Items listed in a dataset
_____

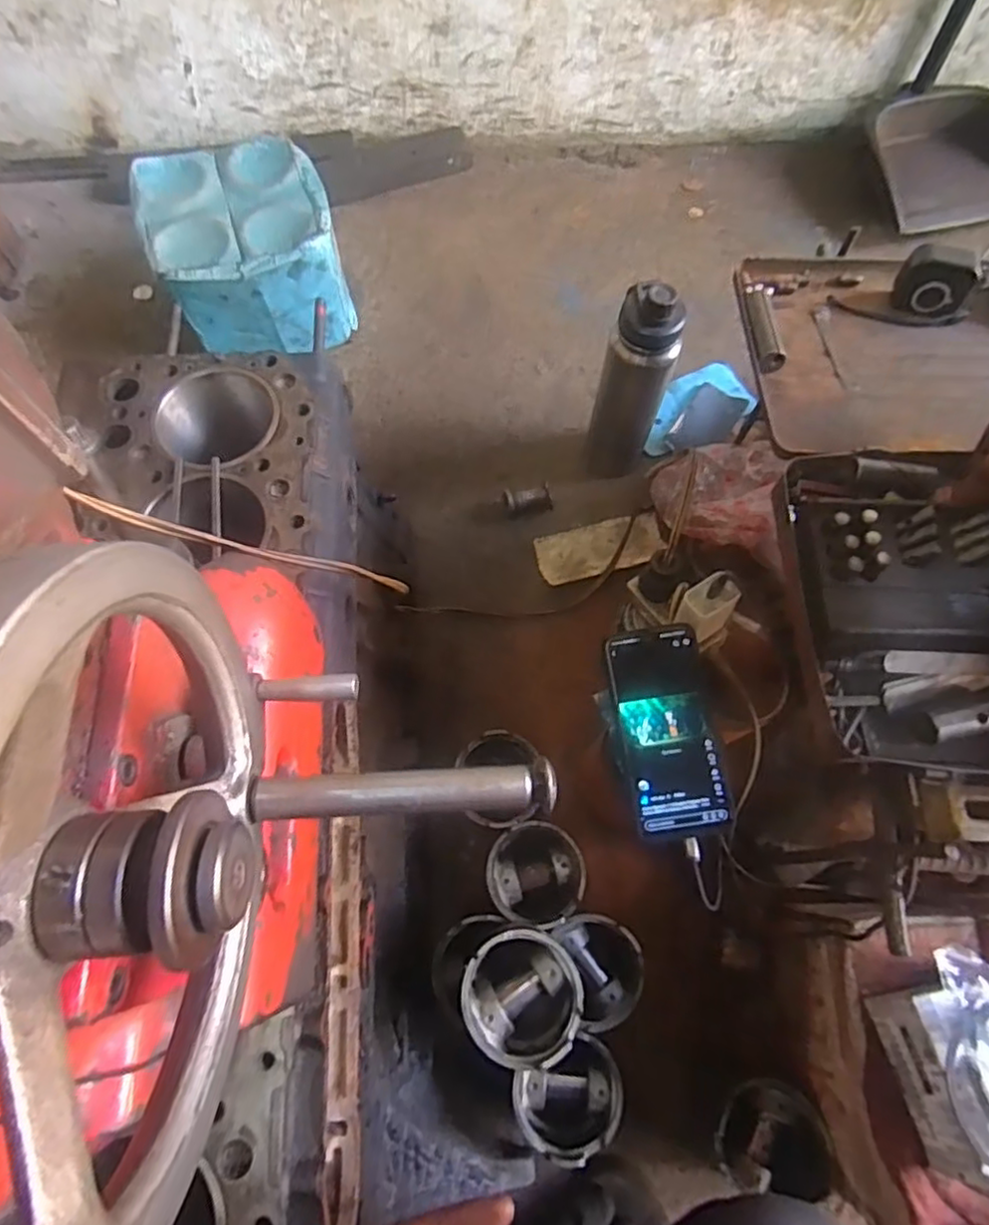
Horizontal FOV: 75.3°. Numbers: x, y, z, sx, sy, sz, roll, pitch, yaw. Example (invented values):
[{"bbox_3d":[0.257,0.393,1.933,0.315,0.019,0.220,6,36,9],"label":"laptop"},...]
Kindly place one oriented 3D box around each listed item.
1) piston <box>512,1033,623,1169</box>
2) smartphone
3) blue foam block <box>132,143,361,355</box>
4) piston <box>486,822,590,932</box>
[{"bbox_3d":[0.067,0.431,0.572,0.091,0.059,0.078,-27,71,-11],"label":"piston"},{"bbox_3d":[0.143,0.096,0.527,0.073,0.007,0.167,-9,79,4],"label":"smartphone"},{"bbox_3d":[-0.335,-0.490,0.900,0.223,0.179,0.215,-17,69,-7],"label":"blue foam block"},{"bbox_3d":[0.041,0.264,0.647,0.092,0.078,0.091,0,68,0],"label":"piston"}]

_____

→ Task to carry out
What you give back must be exactly the lines from the opening line of the entries through the line holding "3) blue foam block <box>132,143,361,355</box>", with no pictures.

→ Solved exercise
Horizontal FOV: 75.3°. Numbers: x, y, z, sx, sy, sz, roll, pitch, yaw. Example (invented values):
[{"bbox_3d":[0.257,0.393,1.933,0.315,0.019,0.220,6,36,9],"label":"laptop"},...]
Kindly place one oriented 3D box around each listed item.
1) piston <box>512,1033,623,1169</box>
2) smartphone
3) blue foam block <box>132,143,361,355</box>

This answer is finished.